A virtual home game for UTSA
It’s the fourth iteration of the Frisco Bowl, and this time, attendance is expected to be at an all-time high. SMU and Louisiana Tech brought 14,419 spectators in during the inaugural game in 2017. But UTSA’s presence in an in-state bowl is slated to lure in thousands of San Antonians to drive roughly five hours to Frisco, TX.
“I heard that the stadium is sold out and that the majority of tickets are Roadrunner fans,” strong safety Rashad Wisdom said. “So, I think we need to just keep doing what we have all season which is get loud and rowdy and try to go finish out the season strong.”
In the midst of an unparalleled 12-1 season featuring a C-USA championship, UTSA is currently an attractive draw. The Roadrunners expanded seating in the Alamodome for the Roadrunners’ final two home games and earned their highest attendance numbers of the season — a crunch-time win over UAB (35,167) and a thrilling C-USA Championship Game shootout victory over WKU (41,148). With each win and with each packed stadium, the reputation of the rising program grows each day.
“(Strong safety Rashad Wisdom and quarterback Frank Harris) here are a great example. They’re both San Antonio kids and the reason they stayed here was to try to put the city of San Antonio on the map other than for the Spurs, for a football team,” Traylor said. “That’s been our mission since I took the job in December of 2019, to help these kids accomplish their mission which was to make us a nationally known football team. We’re the seventh largest city in the country, we have an amazing university that just built us an amazing $41 million facility. Everyone knows about the Riverwalk. We feel like this will not be a blip in the radar. We plan on being here for a while.”

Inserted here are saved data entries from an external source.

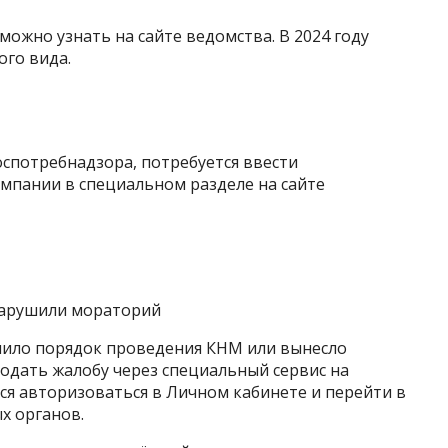
ожно узнать на сайте ведомства. В 2024 году
ого вида.
спотребнадзора, потребуется ввести
мпании в специальном разделе на сайте
 нарушили мораторий
ушило порядок проведения КНМ или вынесло
одать жалобу через специальный сервис на
тся авторизоваться в Личном кабинете и перейти в
х органов.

However, in a crowd likely dominated by blue and orange, one San Diego State player feels the home atmosphere. Outside linebacker Caden McDonald played his high school ball at Northwest High in Haslet, TX — another suburb of the Dallas-Fort Worth metroplex. McDonald will feel the love from his friends and family at the game, as he prepares for his second Frisco Bowl of his collegiate career.
“I’m fortunate enough that three of the last four bowl games have been within 45 minutes of home. So that’s really a blessing to be able to come home for my last game of the season,” McDonald said. “I get to have all of my friends, family, old coaches, a ton of people in the stands that don’t always get the opportunity because San Diego is so far away. When I get to come home and play in front of them, it really means the world to me to get to do what I love in front of them. All of those people in the stands played a role in getting me to where I’m at today. So, to do that in front of them and for them to be able to support me, it really means a lot.”